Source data
***

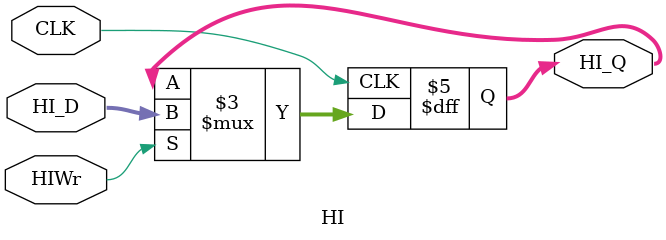
<source format=v>
`timescale 1ns / 1ps

module HI(
  input CLK,
  input HIWr,
  input [31:0] HI_D,
  output reg [31:0] HI_Q
    );
  always @(negedge CLK) 
    begin
        if(HIWr==1) HI_Q <= HI_D;
    end
endmodule

</source>
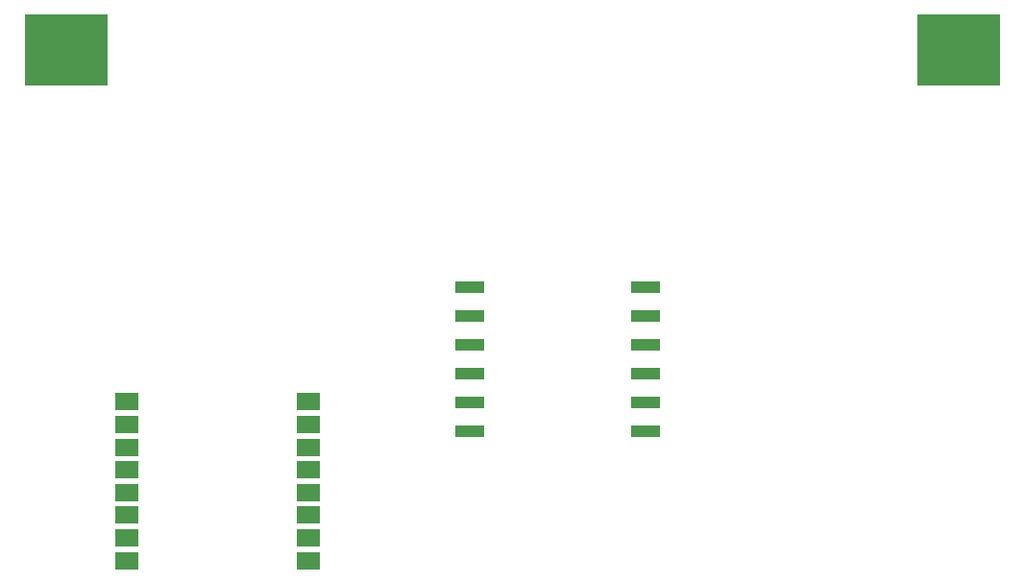
<source format=gbr>
%TF.GenerationSoftware,KiCad,Pcbnew,8.0.4+dfsg-1*%
%TF.CreationDate,2025-03-09T22:36:11+01:00*%
%TF.ProjectId,time_terminal,74696d65-5f74-4657-926d-696e616c2e6b,rev?*%
%TF.SameCoordinates,Original*%
%TF.FileFunction,Paste,Bot*%
%TF.FilePolarity,Positive*%
%FSLAX46Y46*%
G04 Gerber Fmt 4.6, Leading zero omitted, Abs format (unit mm)*
G04 Created by KiCad (PCBNEW 8.0.4+dfsg-1) date 2025-03-09 22:36:11*
%MOMM*%
%LPD*%
G01*
G04 APERTURE LIST*
%ADD10R,2.000000X1.500000*%
%ADD11R,2.500000X1.000000*%
%ADD12R,7.340000X6.350000*%
G04 APERTURE END LIST*
D10*
%TO.C,U3*%
X73500000Y-112500000D03*
X73500000Y-110500000D03*
X73500000Y-108500000D03*
X73500000Y-106500000D03*
X73500000Y-104500000D03*
X73500000Y-102500000D03*
X73500000Y-100500000D03*
X73500000Y-98500000D03*
X89500000Y-98500000D03*
X89500000Y-100500000D03*
X89500000Y-102500000D03*
X89500000Y-104500000D03*
X89500000Y-106500000D03*
X89500000Y-108500000D03*
X89500000Y-110500000D03*
X89500000Y-112500000D03*
%TD*%
D11*
%TO.C,U1*%
X103750000Y-101080000D03*
X103750000Y-98540000D03*
X103750000Y-96000000D03*
X103750000Y-93460000D03*
X103750000Y-90920000D03*
X103750000Y-88380000D03*
X119250000Y-88380000D03*
X119250000Y-90920000D03*
X119250000Y-93460000D03*
X119250000Y-96000000D03*
X119250000Y-98540000D03*
X119250000Y-101080000D03*
%TD*%
D12*
%TO.C,J4*%
X146830000Y-67500000D03*
X68170000Y-67500000D03*
%TD*%
M02*

</source>
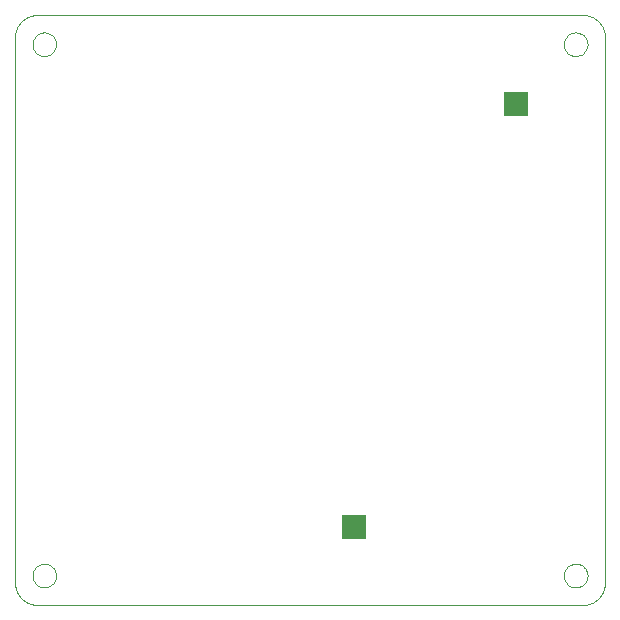
<source format=gbp>
G75*
%MOIN*%
%OFA0B0*%
%FSLAX24Y24*%
%IPPOS*%
%LPD*%
%AMOC8*
5,1,8,0,0,1.08239X$1,22.5*
%
%ADD10C,0.0000*%
%ADD11R,0.0800X0.0800*%
D10*
X000947Y000205D02*
X019058Y000205D01*
X019112Y000207D01*
X019165Y000212D01*
X019218Y000221D01*
X019270Y000234D01*
X019322Y000250D01*
X019372Y000270D01*
X019420Y000293D01*
X019467Y000320D01*
X019512Y000349D01*
X019555Y000382D01*
X019595Y000417D01*
X019633Y000455D01*
X019668Y000495D01*
X019701Y000538D01*
X019730Y000583D01*
X019757Y000630D01*
X019780Y000678D01*
X019800Y000728D01*
X019816Y000780D01*
X019829Y000832D01*
X019838Y000885D01*
X019843Y000938D01*
X019845Y000992D01*
X019845Y019103D01*
X019843Y019157D01*
X019838Y019210D01*
X019829Y019263D01*
X019816Y019315D01*
X019800Y019367D01*
X019780Y019417D01*
X019757Y019465D01*
X019730Y019512D01*
X019701Y019557D01*
X019668Y019600D01*
X019633Y019640D01*
X019595Y019678D01*
X019555Y019713D01*
X019512Y019746D01*
X019467Y019775D01*
X019420Y019802D01*
X019372Y019825D01*
X019322Y019845D01*
X019270Y019861D01*
X019218Y019874D01*
X019165Y019883D01*
X019112Y019888D01*
X019058Y019890D01*
X000947Y019890D01*
X000893Y019888D01*
X000840Y019883D01*
X000787Y019874D01*
X000735Y019861D01*
X000683Y019845D01*
X000633Y019825D01*
X000585Y019802D01*
X000538Y019775D01*
X000493Y019746D01*
X000450Y019713D01*
X000410Y019678D01*
X000372Y019640D01*
X000337Y019600D01*
X000304Y019557D01*
X000275Y019512D01*
X000248Y019465D01*
X000225Y019417D01*
X000205Y019367D01*
X000189Y019315D01*
X000176Y019263D01*
X000167Y019210D01*
X000162Y019157D01*
X000160Y019103D01*
X000160Y000992D01*
X000162Y000938D01*
X000167Y000885D01*
X000176Y000832D01*
X000189Y000780D01*
X000205Y000728D01*
X000225Y000678D01*
X000248Y000630D01*
X000275Y000583D01*
X000304Y000538D01*
X000337Y000495D01*
X000372Y000455D01*
X000410Y000417D01*
X000450Y000382D01*
X000493Y000349D01*
X000538Y000320D01*
X000585Y000293D01*
X000633Y000270D01*
X000683Y000250D01*
X000735Y000234D01*
X000787Y000221D01*
X000840Y000212D01*
X000893Y000207D01*
X000947Y000205D01*
X000753Y001192D02*
X000755Y001231D01*
X000761Y001270D01*
X000771Y001308D01*
X000784Y001345D01*
X000801Y001380D01*
X000821Y001414D01*
X000845Y001445D01*
X000872Y001474D01*
X000901Y001500D01*
X000933Y001523D01*
X000967Y001543D01*
X001003Y001559D01*
X001040Y001571D01*
X001079Y001580D01*
X001118Y001585D01*
X001157Y001586D01*
X001196Y001583D01*
X001235Y001576D01*
X001272Y001565D01*
X001309Y001551D01*
X001344Y001533D01*
X001377Y001512D01*
X001408Y001487D01*
X001436Y001460D01*
X001461Y001430D01*
X001483Y001397D01*
X001502Y001363D01*
X001517Y001327D01*
X001529Y001289D01*
X001537Y001251D01*
X001541Y001212D01*
X001541Y001172D01*
X001537Y001133D01*
X001529Y001095D01*
X001517Y001057D01*
X001502Y001021D01*
X001483Y000987D01*
X001461Y000954D01*
X001436Y000924D01*
X001408Y000897D01*
X001377Y000872D01*
X001344Y000851D01*
X001309Y000833D01*
X001272Y000819D01*
X001235Y000808D01*
X001196Y000801D01*
X001157Y000798D01*
X001118Y000799D01*
X001079Y000804D01*
X001040Y000813D01*
X001003Y000825D01*
X000967Y000841D01*
X000933Y000861D01*
X000901Y000884D01*
X000872Y000910D01*
X000845Y000939D01*
X000821Y000970D01*
X000801Y001004D01*
X000784Y001039D01*
X000771Y001076D01*
X000761Y001114D01*
X000755Y001153D01*
X000753Y001192D01*
X000753Y018903D02*
X000755Y018942D01*
X000761Y018981D01*
X000771Y019019D01*
X000784Y019056D01*
X000801Y019091D01*
X000821Y019125D01*
X000845Y019156D01*
X000872Y019185D01*
X000901Y019211D01*
X000933Y019234D01*
X000967Y019254D01*
X001003Y019270D01*
X001040Y019282D01*
X001079Y019291D01*
X001118Y019296D01*
X001157Y019297D01*
X001196Y019294D01*
X001235Y019287D01*
X001272Y019276D01*
X001309Y019262D01*
X001344Y019244D01*
X001377Y019223D01*
X001408Y019198D01*
X001436Y019171D01*
X001461Y019141D01*
X001483Y019108D01*
X001502Y019074D01*
X001517Y019038D01*
X001529Y019000D01*
X001537Y018962D01*
X001541Y018923D01*
X001541Y018883D01*
X001537Y018844D01*
X001529Y018806D01*
X001517Y018768D01*
X001502Y018732D01*
X001483Y018698D01*
X001461Y018665D01*
X001436Y018635D01*
X001408Y018608D01*
X001377Y018583D01*
X001344Y018562D01*
X001309Y018544D01*
X001272Y018530D01*
X001235Y018519D01*
X001196Y018512D01*
X001157Y018509D01*
X001118Y018510D01*
X001079Y018515D01*
X001040Y018524D01*
X001003Y018536D01*
X000967Y018552D01*
X000933Y018572D01*
X000901Y018595D01*
X000872Y018621D01*
X000845Y018650D01*
X000821Y018681D01*
X000801Y018715D01*
X000784Y018750D01*
X000771Y018787D01*
X000761Y018825D01*
X000755Y018864D01*
X000753Y018903D01*
X018464Y018903D02*
X018466Y018942D01*
X018472Y018981D01*
X018482Y019019D01*
X018495Y019056D01*
X018512Y019091D01*
X018532Y019125D01*
X018556Y019156D01*
X018583Y019185D01*
X018612Y019211D01*
X018644Y019234D01*
X018678Y019254D01*
X018714Y019270D01*
X018751Y019282D01*
X018790Y019291D01*
X018829Y019296D01*
X018868Y019297D01*
X018907Y019294D01*
X018946Y019287D01*
X018983Y019276D01*
X019020Y019262D01*
X019055Y019244D01*
X019088Y019223D01*
X019119Y019198D01*
X019147Y019171D01*
X019172Y019141D01*
X019194Y019108D01*
X019213Y019074D01*
X019228Y019038D01*
X019240Y019000D01*
X019248Y018962D01*
X019252Y018923D01*
X019252Y018883D01*
X019248Y018844D01*
X019240Y018806D01*
X019228Y018768D01*
X019213Y018732D01*
X019194Y018698D01*
X019172Y018665D01*
X019147Y018635D01*
X019119Y018608D01*
X019088Y018583D01*
X019055Y018562D01*
X019020Y018544D01*
X018983Y018530D01*
X018946Y018519D01*
X018907Y018512D01*
X018868Y018509D01*
X018829Y018510D01*
X018790Y018515D01*
X018751Y018524D01*
X018714Y018536D01*
X018678Y018552D01*
X018644Y018572D01*
X018612Y018595D01*
X018583Y018621D01*
X018556Y018650D01*
X018532Y018681D01*
X018512Y018715D01*
X018495Y018750D01*
X018482Y018787D01*
X018472Y018825D01*
X018466Y018864D01*
X018464Y018903D01*
X018464Y001192D02*
X018466Y001231D01*
X018472Y001270D01*
X018482Y001308D01*
X018495Y001345D01*
X018512Y001380D01*
X018532Y001414D01*
X018556Y001445D01*
X018583Y001474D01*
X018612Y001500D01*
X018644Y001523D01*
X018678Y001543D01*
X018714Y001559D01*
X018751Y001571D01*
X018790Y001580D01*
X018829Y001585D01*
X018868Y001586D01*
X018907Y001583D01*
X018946Y001576D01*
X018983Y001565D01*
X019020Y001551D01*
X019055Y001533D01*
X019088Y001512D01*
X019119Y001487D01*
X019147Y001460D01*
X019172Y001430D01*
X019194Y001397D01*
X019213Y001363D01*
X019228Y001327D01*
X019240Y001289D01*
X019248Y001251D01*
X019252Y001212D01*
X019252Y001172D01*
X019248Y001133D01*
X019240Y001095D01*
X019228Y001057D01*
X019213Y001021D01*
X019194Y000987D01*
X019172Y000954D01*
X019147Y000924D01*
X019119Y000897D01*
X019088Y000872D01*
X019055Y000851D01*
X019020Y000833D01*
X018983Y000819D01*
X018946Y000808D01*
X018907Y000801D01*
X018868Y000798D01*
X018829Y000799D01*
X018790Y000804D01*
X018751Y000813D01*
X018714Y000825D01*
X018678Y000841D01*
X018644Y000861D01*
X018612Y000884D01*
X018583Y000910D01*
X018556Y000939D01*
X018532Y000970D01*
X018512Y001004D01*
X018495Y001039D01*
X018482Y001076D01*
X018472Y001114D01*
X018466Y001153D01*
X018464Y001192D01*
D11*
X011460Y002805D03*
X016860Y016905D03*
M02*

</source>
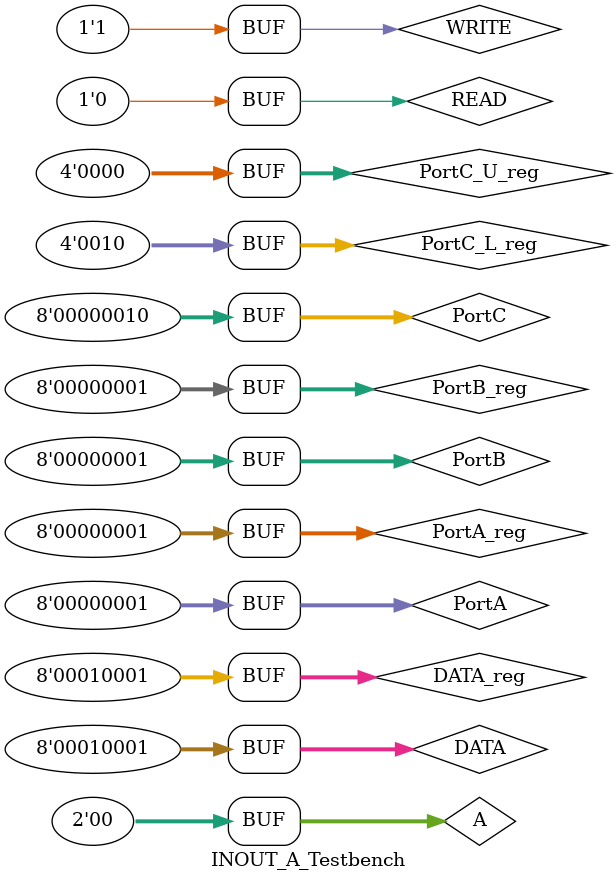
<source format=v>
module INOUT_A_Testbench();

reg [7:0]Control_Register;
wire [7:0]DATA;
wire [7:0]PortA;
wire [7:0]PortB;
wire [7:0]PortC;
reg READ,WRITE;

reg[1:0]A;

reg [7:0]DATA_reg;
reg [7:0]PortA_reg;
reg [7:0]PortB_reg;
reg [3:0]PortC_U_reg;
reg [3:0]PortC_L_reg;

assign DATA = DATA_reg;
assign PortA = PortA_reg;
assign PortB = PortB_reg;
assign PortC = {PortC_U_reg,PortC_L_reg};

initial
begin
$monitor("A = %b  ||  DATA = %d  || PortA = %d || PortB = %d || PortC = %d",A, DATA , PortA, PortB, PortC);

READ <= 1;
WRITE <= 0;
A = 2'b11;
DATA_reg <= 8'b1001_1011;

#10
READ <= 0;
WRITE <= 1;
A=00;
PortA_reg <= 255;

#10
PortA_reg <= 8;


#10
PortB_reg <= 9;
#10
{PortC_U_reg,PortC_L_reg} <= 3;
#10
PortA_reg <= 1;

#10
PortB_reg <= 1;

#10
{PortC_U_reg,PortC_L_reg} <= 2;

#10
DATA_reg <= 17;
end

INOUT_Mode_Case a(A, WRITE , READ, DATA, PortA, PortB, PortC);

endmodule

</source>
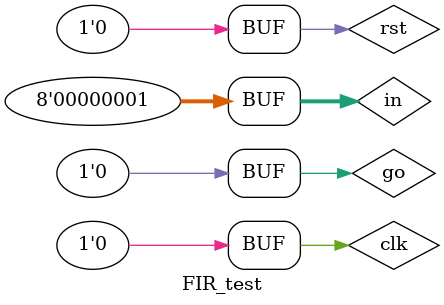
<source format=v>
`timescale 1ns / 1ps


module FIR_test;

	// Inputs
	reg [7:0] in;
	reg go;
	reg rst;
	reg clk;

	// Outputs
	wire [15:0] y;

	// Instantiate the Unit Under Test (UUT)
	FIR uut (
		.in(in), 
		.go(go), 
		.rst(rst), 
		.clk(clk), 
		.y(y)
	);

	initial begin
		// Initialize Inputs
		in = 0;
		go = 0;
		rst = 0;
		clk = 0;

		// Wait 100 ns for global reset to finish
		#100;
      #110 rst = 1;
		#120 rst = 0;
		#150 in = 1'b1;
		#170 go = 1;
		#180 go = 0;
		#190 go = 1;
		#200 go = 0;
		
		// Add stimulus here

	end
      
endmodule


</source>
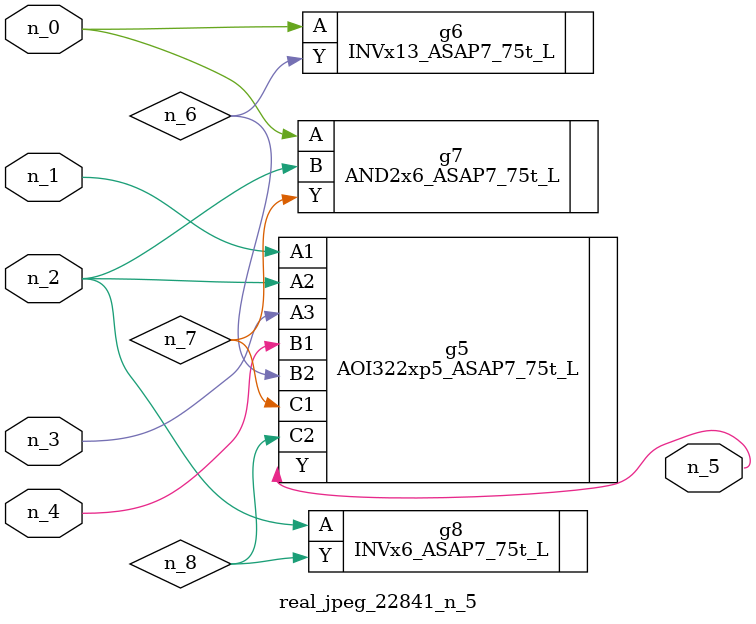
<source format=v>
module real_jpeg_22841_n_5 (n_4, n_0, n_1, n_2, n_3, n_5);

input n_4;
input n_0;
input n_1;
input n_2;
input n_3;

output n_5;

wire n_8;
wire n_6;
wire n_7;

INVx13_ASAP7_75t_L g6 ( 
.A(n_0),
.Y(n_6)
);

AND2x6_ASAP7_75t_L g7 ( 
.A(n_0),
.B(n_2),
.Y(n_7)
);

AOI322xp5_ASAP7_75t_L g5 ( 
.A1(n_1),
.A2(n_2),
.A3(n_3),
.B1(n_4),
.B2(n_6),
.C1(n_7),
.C2(n_8),
.Y(n_5)
);

INVx6_ASAP7_75t_L g8 ( 
.A(n_2),
.Y(n_8)
);


endmodule
</source>
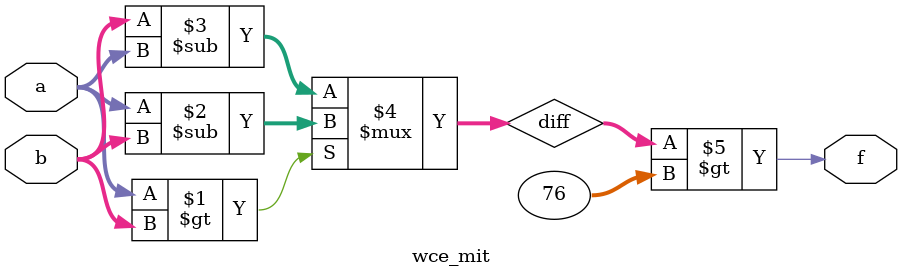
<source format=v>
module wce_mit(a, b, f);
parameter _bit = 33;
parameter wce = 76;
input [_bit - 1: 0] a;
input [_bit - 1: 0] b;
output f;
wire [_bit - 1: 0] diff;
assign diff = (a > b)? (a - b): (b - a);
assign f = (diff > wce);
endmodule

</source>
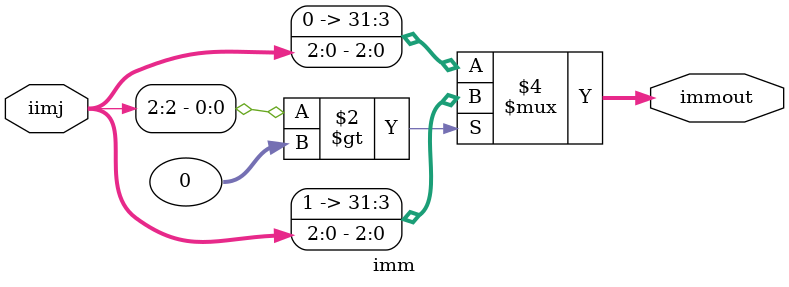
<source format=v>
`timescale 1ns / 1ps


module imm(
    input [2:0] iimj,
    output reg[31:0] immout
    );
always@(*)
    begin
    if(iimj[2]>0) begin immout={36'b11111111_11111111_11111111_11111111_1111,iimj[2:0]}; end
    else begin immout<={36'b0,iimj[2:0]}; end
    end
endmodule

</source>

***

■ **WHAT IS NEEDED**:
Transcribe the entries above exactly, from their first line through the line with "X019845Y019103D01*", and omit all pictures.

■ **EXERCISE ANSWER**:
<source format=v>
`timescale 1ns / 1ps

module HI(
  input CLK,
  input HIWr,
  input [31:0] HI_D,
  output reg [31:0] HI_Q
    );
  always @(negedge CLK) 
    begin
        if(HIWr==1) HI_Q <= HI_D;
    end
endmodule

</source>
<source format=gbr>
%TF.GenerationSoftware,KiCad,Pcbnew,8.0.4+dfsg-1*%
%TF.CreationDate,2025-03-09T22:36:11+01:00*%
%TF.ProjectId,time_terminal,74696d65-5f74-4657-926d-696e616c2e6b,rev?*%
%TF.SameCoordinates,Original*%
%TF.FileFunction,Paste,Bot*%
%TF.FilePolarity,Positive*%
%FSLAX46Y46*%
G04 Gerber Fmt 4.6, Leading zero omitted, Abs format (unit mm)*
G04 Created by KiCad (PCBNEW 8.0.4+dfsg-1) date 2025-03-09 22:36:11*
%MOMM*%
%LPD*%
G01*
G04 APERTURE LIST*
%ADD10R,2.000000X1.500000*%
%ADD11R,2.500000X1.000000*%
%ADD12R,7.340000X6.350000*%
G04 APERTURE END LIST*
D10*
%TO.C,U3*%
X73500000Y-112500000D03*
X73500000Y-110500000D03*
X73500000Y-108500000D03*
X73500000Y-106500000D03*
X73500000Y-104500000D03*
X73500000Y-102500000D03*
X73500000Y-100500000D03*
X73500000Y-98500000D03*
X89500000Y-98500000D03*
X89500000Y-100500000D03*
X89500000Y-102500000D03*
X89500000Y-104500000D03*
X89500000Y-106500000D03*
X89500000Y-108500000D03*
X89500000Y-110500000D03*
X89500000Y-112500000D03*
%TD*%
D11*
%TO.C,U1*%
X103750000Y-101080000D03*
X103750000Y-98540000D03*
X103750000Y-96000000D03*
X103750000Y-93460000D03*
X103750000Y-90920000D03*
X103750000Y-88380000D03*
X119250000Y-88380000D03*
X119250000Y-90920000D03*
X119250000Y-93460000D03*
X119250000Y-96000000D03*
X119250000Y-98540000D03*
X119250000Y-101080000D03*
%TD*%
D12*
%TO.C,J4*%
X146830000Y-67500000D03*
X68170000Y-67500000D03*
%TD*%
M02*

</source>
<source format=gbp>
G75*
%MOIN*%
%OFA0B0*%
%FSLAX24Y24*%
%IPPOS*%
%LPD*%
%AMOC8*
5,1,8,0,0,1.08239X$1,22.5*
%
%ADD10C,0.0000*%
%ADD11R,0.0800X0.0800*%
D10*
X000947Y000205D02*
X019058Y000205D01*
X019112Y000207D01*
X019165Y000212D01*
X019218Y000221D01*
X019270Y000234D01*
X019322Y000250D01*
X019372Y000270D01*
X019420Y000293D01*
X019467Y000320D01*
X019512Y000349D01*
X019555Y000382D01*
X019595Y000417D01*
X019633Y000455D01*
X019668Y000495D01*
X019701Y000538D01*
X019730Y000583D01*
X019757Y000630D01*
X019780Y000678D01*
X019800Y000728D01*
X019816Y000780D01*
X019829Y000832D01*
X019838Y000885D01*
X019843Y000938D01*
X019845Y000992D01*
X019845Y019103D01*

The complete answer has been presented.